» **WHAT YOU HAVE TO DO**
Repeat the entries verbatim.

*** TASK INPUT Section Begins ***

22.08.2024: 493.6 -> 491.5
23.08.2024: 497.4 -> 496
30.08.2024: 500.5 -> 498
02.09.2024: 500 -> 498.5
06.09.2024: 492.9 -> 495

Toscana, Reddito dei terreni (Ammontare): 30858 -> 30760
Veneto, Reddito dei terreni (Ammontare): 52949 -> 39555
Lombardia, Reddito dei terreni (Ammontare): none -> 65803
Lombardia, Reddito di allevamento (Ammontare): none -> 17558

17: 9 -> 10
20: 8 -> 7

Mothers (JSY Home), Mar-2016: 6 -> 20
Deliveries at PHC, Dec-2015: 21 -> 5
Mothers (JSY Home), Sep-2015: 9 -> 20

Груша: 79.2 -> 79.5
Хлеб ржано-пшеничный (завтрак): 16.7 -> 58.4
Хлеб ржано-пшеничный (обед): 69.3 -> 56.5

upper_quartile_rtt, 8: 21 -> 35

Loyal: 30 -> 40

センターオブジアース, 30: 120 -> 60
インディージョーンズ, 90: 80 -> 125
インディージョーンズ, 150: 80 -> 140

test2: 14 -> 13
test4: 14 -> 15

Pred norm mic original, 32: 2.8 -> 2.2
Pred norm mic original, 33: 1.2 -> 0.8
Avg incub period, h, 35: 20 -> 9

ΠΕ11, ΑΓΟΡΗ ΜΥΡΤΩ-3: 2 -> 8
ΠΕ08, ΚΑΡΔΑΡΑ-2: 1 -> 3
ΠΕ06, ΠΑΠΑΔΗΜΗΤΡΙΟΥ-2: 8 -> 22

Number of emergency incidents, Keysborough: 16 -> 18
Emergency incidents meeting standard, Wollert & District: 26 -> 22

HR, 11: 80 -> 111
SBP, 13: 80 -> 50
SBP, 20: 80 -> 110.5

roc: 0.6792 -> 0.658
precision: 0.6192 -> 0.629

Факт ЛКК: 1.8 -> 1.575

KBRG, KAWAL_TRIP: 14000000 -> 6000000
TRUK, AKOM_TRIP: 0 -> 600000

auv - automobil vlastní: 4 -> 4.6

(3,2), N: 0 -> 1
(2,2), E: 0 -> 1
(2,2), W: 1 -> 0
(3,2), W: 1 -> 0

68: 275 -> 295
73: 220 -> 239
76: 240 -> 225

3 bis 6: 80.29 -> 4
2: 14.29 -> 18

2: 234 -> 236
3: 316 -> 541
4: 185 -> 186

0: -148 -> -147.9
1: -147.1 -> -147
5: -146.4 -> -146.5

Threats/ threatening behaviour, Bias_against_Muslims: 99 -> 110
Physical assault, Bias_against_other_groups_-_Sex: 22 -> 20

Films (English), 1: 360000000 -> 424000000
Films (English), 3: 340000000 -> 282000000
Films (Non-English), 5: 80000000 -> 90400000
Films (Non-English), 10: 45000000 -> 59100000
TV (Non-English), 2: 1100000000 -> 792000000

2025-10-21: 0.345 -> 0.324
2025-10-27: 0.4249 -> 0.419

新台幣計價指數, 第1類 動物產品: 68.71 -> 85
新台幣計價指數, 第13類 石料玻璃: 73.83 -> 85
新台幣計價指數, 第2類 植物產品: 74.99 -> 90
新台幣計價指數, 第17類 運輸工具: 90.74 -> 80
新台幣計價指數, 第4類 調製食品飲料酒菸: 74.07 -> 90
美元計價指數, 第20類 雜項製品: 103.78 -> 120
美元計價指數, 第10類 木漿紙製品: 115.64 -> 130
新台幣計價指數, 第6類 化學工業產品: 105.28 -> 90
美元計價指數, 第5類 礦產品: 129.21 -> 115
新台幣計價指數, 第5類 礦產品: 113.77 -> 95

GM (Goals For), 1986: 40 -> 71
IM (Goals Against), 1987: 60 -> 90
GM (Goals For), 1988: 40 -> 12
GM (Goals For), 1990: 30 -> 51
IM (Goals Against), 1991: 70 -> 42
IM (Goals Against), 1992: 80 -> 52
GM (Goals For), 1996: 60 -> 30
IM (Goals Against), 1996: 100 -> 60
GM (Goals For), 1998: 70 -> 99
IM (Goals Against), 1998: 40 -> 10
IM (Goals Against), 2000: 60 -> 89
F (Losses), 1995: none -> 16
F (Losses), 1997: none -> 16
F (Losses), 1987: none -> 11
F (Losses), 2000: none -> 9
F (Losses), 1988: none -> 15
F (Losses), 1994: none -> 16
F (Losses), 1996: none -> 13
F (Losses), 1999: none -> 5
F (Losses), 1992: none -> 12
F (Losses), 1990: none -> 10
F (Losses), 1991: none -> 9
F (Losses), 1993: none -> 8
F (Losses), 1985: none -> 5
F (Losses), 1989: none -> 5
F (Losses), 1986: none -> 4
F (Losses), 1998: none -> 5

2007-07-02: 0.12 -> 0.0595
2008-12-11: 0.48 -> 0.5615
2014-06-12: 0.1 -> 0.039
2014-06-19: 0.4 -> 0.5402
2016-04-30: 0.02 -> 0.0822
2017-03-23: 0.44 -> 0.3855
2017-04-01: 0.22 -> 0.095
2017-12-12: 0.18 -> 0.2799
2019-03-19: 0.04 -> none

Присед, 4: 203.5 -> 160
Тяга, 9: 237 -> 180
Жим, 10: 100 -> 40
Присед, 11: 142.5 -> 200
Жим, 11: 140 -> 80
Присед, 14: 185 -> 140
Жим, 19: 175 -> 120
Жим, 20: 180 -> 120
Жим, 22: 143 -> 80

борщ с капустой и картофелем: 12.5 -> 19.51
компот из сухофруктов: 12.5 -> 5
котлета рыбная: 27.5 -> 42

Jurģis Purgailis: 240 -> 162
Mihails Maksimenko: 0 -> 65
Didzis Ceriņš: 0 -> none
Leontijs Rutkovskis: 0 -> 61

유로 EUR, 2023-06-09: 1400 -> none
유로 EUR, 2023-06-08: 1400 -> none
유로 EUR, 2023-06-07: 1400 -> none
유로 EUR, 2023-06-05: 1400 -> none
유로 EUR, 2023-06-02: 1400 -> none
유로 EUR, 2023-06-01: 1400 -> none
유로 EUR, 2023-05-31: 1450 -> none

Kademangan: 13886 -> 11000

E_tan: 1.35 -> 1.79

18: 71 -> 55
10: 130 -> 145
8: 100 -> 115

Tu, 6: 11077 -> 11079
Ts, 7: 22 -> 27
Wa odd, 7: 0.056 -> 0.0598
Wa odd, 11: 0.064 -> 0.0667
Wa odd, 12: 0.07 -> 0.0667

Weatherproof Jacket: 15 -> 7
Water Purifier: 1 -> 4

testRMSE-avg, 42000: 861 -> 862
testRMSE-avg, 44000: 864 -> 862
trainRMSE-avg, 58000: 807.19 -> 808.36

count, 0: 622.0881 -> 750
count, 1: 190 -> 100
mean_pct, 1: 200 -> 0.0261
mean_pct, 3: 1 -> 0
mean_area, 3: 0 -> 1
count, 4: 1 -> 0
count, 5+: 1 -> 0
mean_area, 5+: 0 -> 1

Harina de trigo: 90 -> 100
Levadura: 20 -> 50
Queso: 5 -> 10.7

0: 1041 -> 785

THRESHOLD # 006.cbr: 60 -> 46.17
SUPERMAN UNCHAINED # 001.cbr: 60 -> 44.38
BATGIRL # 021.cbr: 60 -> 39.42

*** TASK INPUT Section Ends ***

» **ANSWER BOX**
22.08.2024: 493.6 -> 491.5
23.08.2024: 497.4 -> 496
30.08.2024: 500.5 -> 498
02.09.2024: 500 -> 498.5
06.09.2024: 492.9 -> 495

Toscana, Reddito dei terreni (Ammontare): 30858 -> 30760
Veneto, Reddito dei terreni (Ammontare): 52949 -> 39555
Lombardia, Reddito dei terreni (Ammontare): none -> 65803
Lombardia, Reddito di allevamento (Ammontare): none -> 17558

17: 9 -> 10
20: 8 -> 7

Mothers (JSY Home), Mar-2016: 6 -> 20
Deliveries at PHC, Dec-2015: 21 -> 5
Mothers (JSY Home), Sep-2015: 9 -> 20

Груша: 79.2 -> 79.5
Хлеб ржано-пшеничный (завтрак): 16.7 -> 58.4
Хлеб ржано-пшеничный (обед): 69.3 -> 56.5

upper_quartile_rtt, 8: 21 -> 35

Loyal: 30 -> 40

センターオブジアース, 30: 120 -> 60
インディージョーンズ, 90: 80 -> 125
インディージョーンズ, 150: 80 -> 140

test2: 14 -> 13
test4: 14 -> 15

Pred norm mic original, 32: 2.8 -> 2.2
Pred norm mic original, 33: 1.2 -> 0.8
Avg incub period, h, 35: 20 -> 9

ΠΕ11, ΑΓΟΡΗ ΜΥΡΤΩ-3: 2 -> 8
ΠΕ08, ΚΑΡΔΑΡΑ-2: 1 -> 3
ΠΕ06, ΠΑΠΑΔΗΜΗΤΡΙΟΥ-2: 8 -> 22

Number of emergency incidents, Keysborough: 16 -> 18
Emergency incidents meeting standard, Wollert & District: 26 -> 22

HR, 11: 80 -> 111
SBP, 13: 80 -> 50
SBP, 20: 80 -> 110.5

roc: 0.6792 -> 0.658
precision: 0.6192 -> 0.629

Факт ЛКК: 1.8 -> 1.575

KBRG, KAWAL_TRIP: 14000000 -> 6000000
TRUK, AKOM_TRIP: 0 -> 600000

auv - automobil vlastní: 4 -> 4.6

(3,2), N: 0 -> 1
(2,2), E: 0 -> 1
(2,2), W: 1 -> 0
(3,2), W: 1 -> 0

68: 275 -> 295
73: 220 -> 239
76: 240 -> 225

3 bis 6: 80.29 -> 4
2: 14.29 -> 18

2: 234 -> 236
3: 316 -> 541
4: 185 -> 186

0: -148 -> -147.9
1: -147.1 -> -147
5: -146.4 -> -146.5

Threats/ threatening behaviour, Bias_against_Muslims: 99 -> 110
Physical assault, Bias_against_other_groups_-_Sex: 22 -> 20

Films (English), 1: 360000000 -> 424000000
Films (English), 3: 340000000 -> 282000000
Films (Non-English), 5: 80000000 -> 90400000
Films (Non-English), 10: 45000000 -> 59100000
TV (Non-English), 2: 1100000000 -> 792000000

2025-10-21: 0.345 -> 0.324
2025-10-27: 0.4249 -> 0.419

新台幣計價指數, 第1類 動物產品: 68.71 -> 85
新台幣計價指數, 第13類 石料玻璃: 73.83 -> 85
新台幣計價指數, 第2類 植物產品: 74.99 -> 90
新台幣計價指數, 第17類 運輸工具: 90.74 -> 80
新台幣計價指數, 第4類 調製食品飲料酒菸: 74.07 -> 90
美元計價指數, 第20類 雜項製品: 103.78 -> 120
美元計價指數, 第10類 木漿紙製品: 115.64 -> 130
新台幣計價指數, 第6類 化學工業產品: 105.28 -> 90
美元計價指數, 第5類 礦產品: 129.21 -> 115
新台幣計價指數, 第5類 礦產品: 113.77 -> 95

GM (Goals For), 1986: 40 -> 71
IM (Goals Against), 1987: 60 -> 90
GM (Goals For), 1988: 40 -> 12
GM (Goals For), 1990: 30 -> 51
IM (Goals Against), 1991: 70 -> 42
IM (Goals Against), 1992: 80 -> 52
GM (Goals For), 1996: 60 -> 30
IM (Goals Against), 1996: 100 -> 60
GM (Goals For), 1998: 70 -> 99
IM (Goals Against), 1998: 40 -> 10
IM (Goals Against), 2000: 60 -> 89
F (Losses), 1995: none -> 16
F (Losses), 1997: none -> 16
F (Losses), 1987: none -> 11
F (Losses), 2000: none -> 9
F (Losses), 1988: none -> 15
F (Losses), 1994: none -> 16
F (Losses), 1996: none -> 13
F (Losses), 1999: none -> 5
F (Losses), 1992: none -> 12
F (Losses), 1990: none -> 10
F (Losses), 1991: none -> 9
F (Losses), 1993: none -> 8
F (Losses), 1985: none -> 5
F (Losses), 1989: none -> 5
F (Losses), 1986: none -> 4
F (Losses), 1998: none -> 5

2007-07-02: 0.12 -> 0.0595
2008-12-11: 0.48 -> 0.5615
2014-06-12: 0.1 -> 0.039
2014-06-19: 0.4 -> 0.5402
2016-04-30: 0.02 -> 0.0822
2017-03-23: 0.44 -> 0.3855
2017-04-01: 0.22 -> 0.095
2017-12-12: 0.18 -> 0.2799
2019-03-19: 0.04 -> none

Присед, 4: 203.5 -> 160
Тяга, 9: 237 -> 180
Жим, 10: 100 -> 40
Присед, 11: 142.5 -> 200
Жим, 11: 140 -> 80
Присед, 14: 185 -> 140
Жим, 19: 175 -> 120
Жим, 20: 180 -> 120
Жим, 22: 143 -> 80

борщ с капустой и картофелем: 12.5 -> 19.51
компот из сухофруктов: 12.5 -> 5
котлета рыбная: 27.5 -> 42

Jurģis Purgailis: 240 -> 162
Mihails Maksimenko: 0 -> 65
Didzis Ceriņš: 0 -> none
Leontijs Rutkovskis: 0 -> 61

유로 EUR, 2023-06-09: 1400 -> none
유로 EUR, 2023-06-08: 1400 -> none
유로 EUR, 2023-06-07: 1400 -> none
유로 EUR, 2023-06-05: 1400 -> none
유로 EUR, 2023-06-02: 1400 -> none
유로 EUR, 2023-06-01: 1400 -> none
유로 EUR, 2023-05-31: 1450 -> none

Kademangan: 13886 -> 11000

E_tan: 1.35 -> 1.79

18: 71 -> 55
10: 130 -> 145
8: 100 -> 115

Tu, 6: 11077 -> 11079
Ts, 7: 22 -> 27
Wa odd, 7: 0.056 -> 0.0598
Wa odd, 11: 0.064 -> 0.0667
Wa odd, 12: 0.07 -> 0.0667

Weatherproof Jacket: 15 -> 7
Water Purifier: 1 -> 4

testRMSE-avg, 42000: 861 -> 862
testRMSE-avg, 44000: 864 -> 862
trainRMSE-avg, 58000: 807.19 -> 808.36

count, 0: 622.0881 -> 750
count, 1: 190 -> 100
mean_pct, 1: 200 -> 0.0261
mean_pct, 3: 1 -> 0
mean_area, 3: 0 -> 1
count, 4: 1 -> 0
count, 5+: 1 -> 0
mean_area, 5+: 0 -> 1

Harina de trigo: 90 -> 100
Levadura: 20 -> 50
Queso: 5 -> 10.7

0: 1041 -> 785

THRESHOLD # 006.cbr: 60 -> 46.17
SUPERMAN UNCHAINED # 001.cbr: 60 -> 44.38
BATGIRL # 021.cbr: 60 -> 39.42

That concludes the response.